Construction on what will be the streetcar gateway to the Bishop Arts District is underway — with an official ceremony slated for next week — that will bring more apartment homes and retail shops to this part of Dallas.
“We are moving full speed ahead and it’s not just demolition, but the entire project,” Wade Johns, vice president of Dallas-based Alamo Manhattan told the Dallas Business Journal.
“We have already begun digging out the parking garages and we will go two levels below grade,” said Johns, who said he’s unaware of any below-grade development that’s happened before in this part of Oak Cliff.
The Bishop Arts District is a neighborhood within Oak Cliff with more than 60 independent restaurants, bars, boutiques, coffee shops and art galleries.

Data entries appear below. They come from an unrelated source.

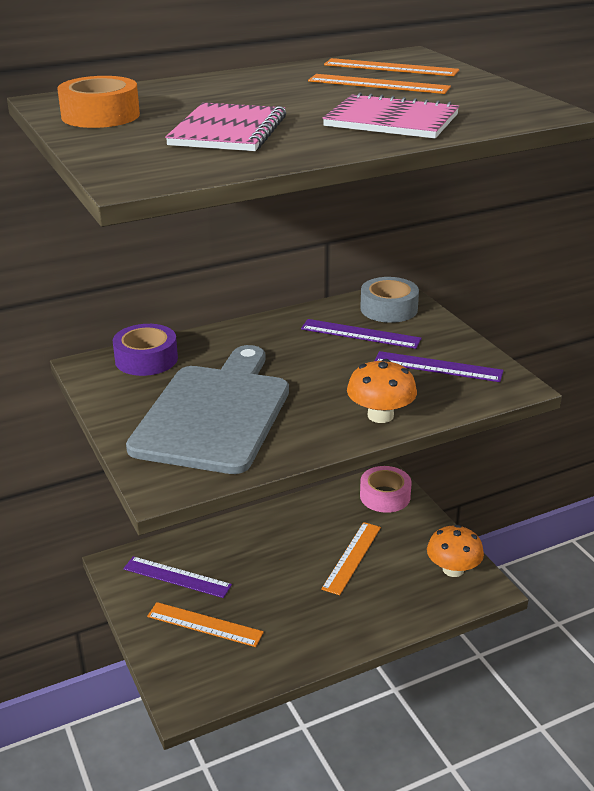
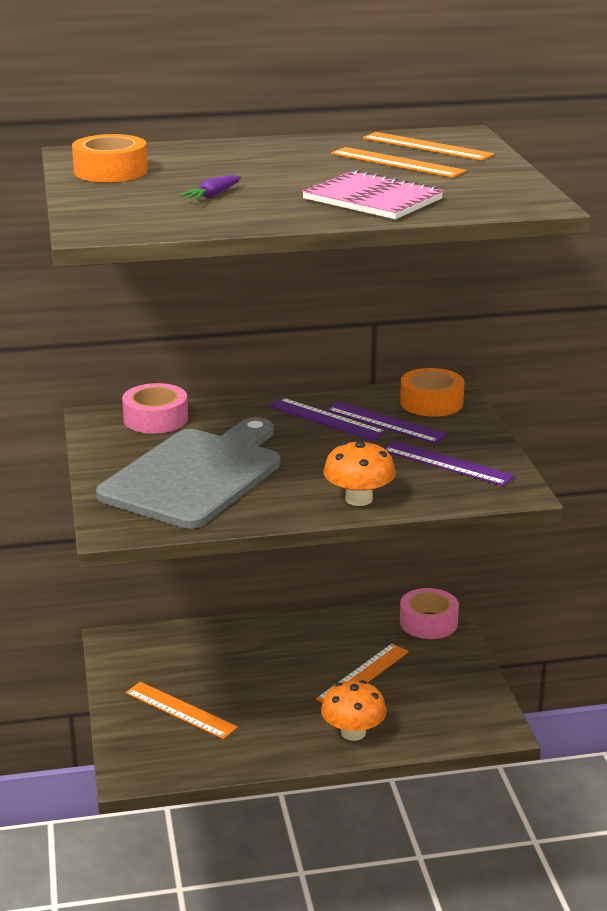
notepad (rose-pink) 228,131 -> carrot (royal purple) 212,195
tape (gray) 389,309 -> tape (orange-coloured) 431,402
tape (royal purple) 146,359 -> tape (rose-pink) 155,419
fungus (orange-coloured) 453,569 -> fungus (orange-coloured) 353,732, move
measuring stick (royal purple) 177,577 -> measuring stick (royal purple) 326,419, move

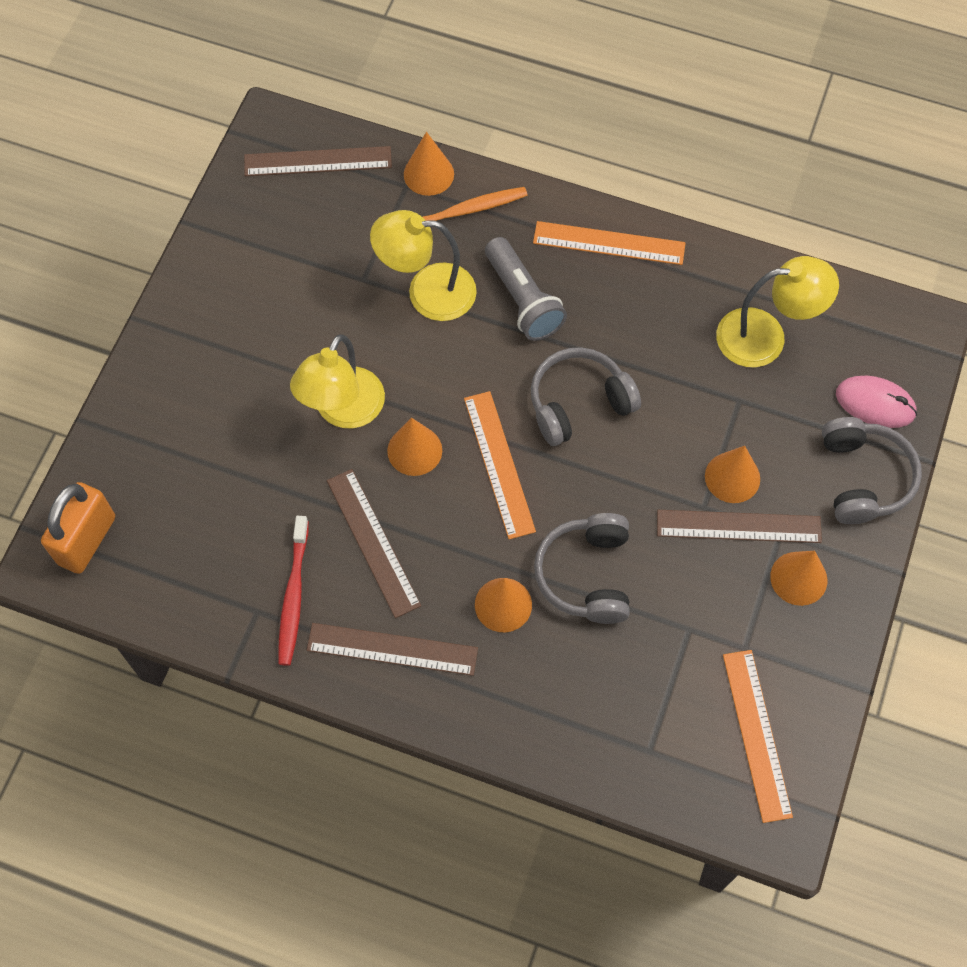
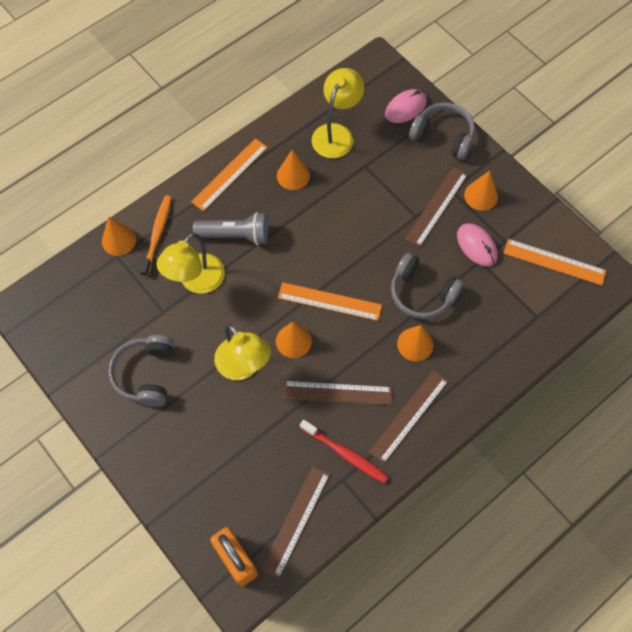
measuring stick (brown) 318,162 -> measuring stick (brown) 296,521, move
headset (gray) 579,403 -> headset (gray) 146,374, move
cone shape (orange-coloured) 732,477 -> cone shape (orange-coloured) 293,175, move
none -> PC mouse (rose-pink) 476,246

This $57 million residential and retail development will be the first ground-up project in the Bishop Arts District. The project, called Bishop Arts Station, underwent scrutiny by neighborhood stakeholders to ensure it would fit into the surrounding neighborhood.

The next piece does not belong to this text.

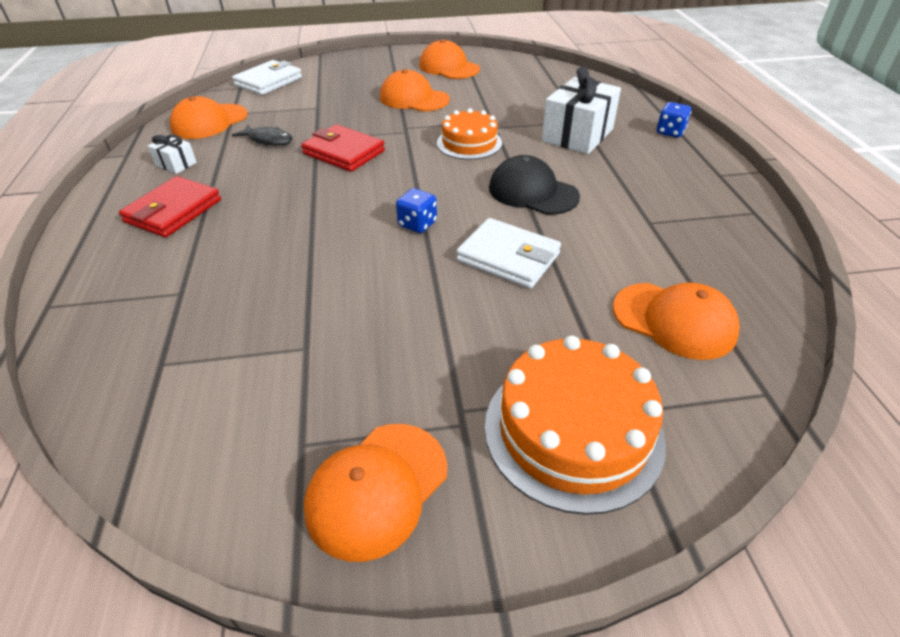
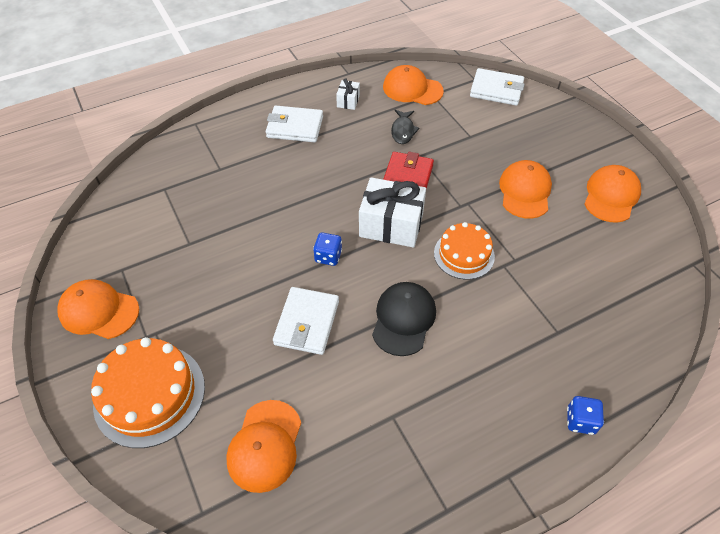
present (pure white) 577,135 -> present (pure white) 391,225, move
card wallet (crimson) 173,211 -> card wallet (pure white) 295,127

“We had a lot of community interaction with dozens of meetings to get a design that everyone was pleased with,” Johns said.
Plans for Bishop Arts Station include the development of 209 apartments and 25,200 square feet of restaurant and retail space at the northwest and southeast corners of Zang Boulevard and W. Davis Street in the Bishop Arts neighborhood.
The project also includes a new streetcar plaza replacing the canopy currently being used for the streetcars that connect downtown Dallas to the Bishop Arts District.
The mixed-use project has received an incentive agreement with $11.25 million in tax-increment financing funds.
Dallas-based GFF is the architect of the project. Andres Construction is the general contractor.
This is the first new planned mixed-use development to get underway near the Bishop Arts District.
Other plans include Crescent Communities’ redevelopment of the Dallas County Schools property adjacent to Alamo Manhattan’s project and the Nazerian family’s plans to redevelop about 12 acres of property into hundreds of apartment homes and thousands of square feet of retail space.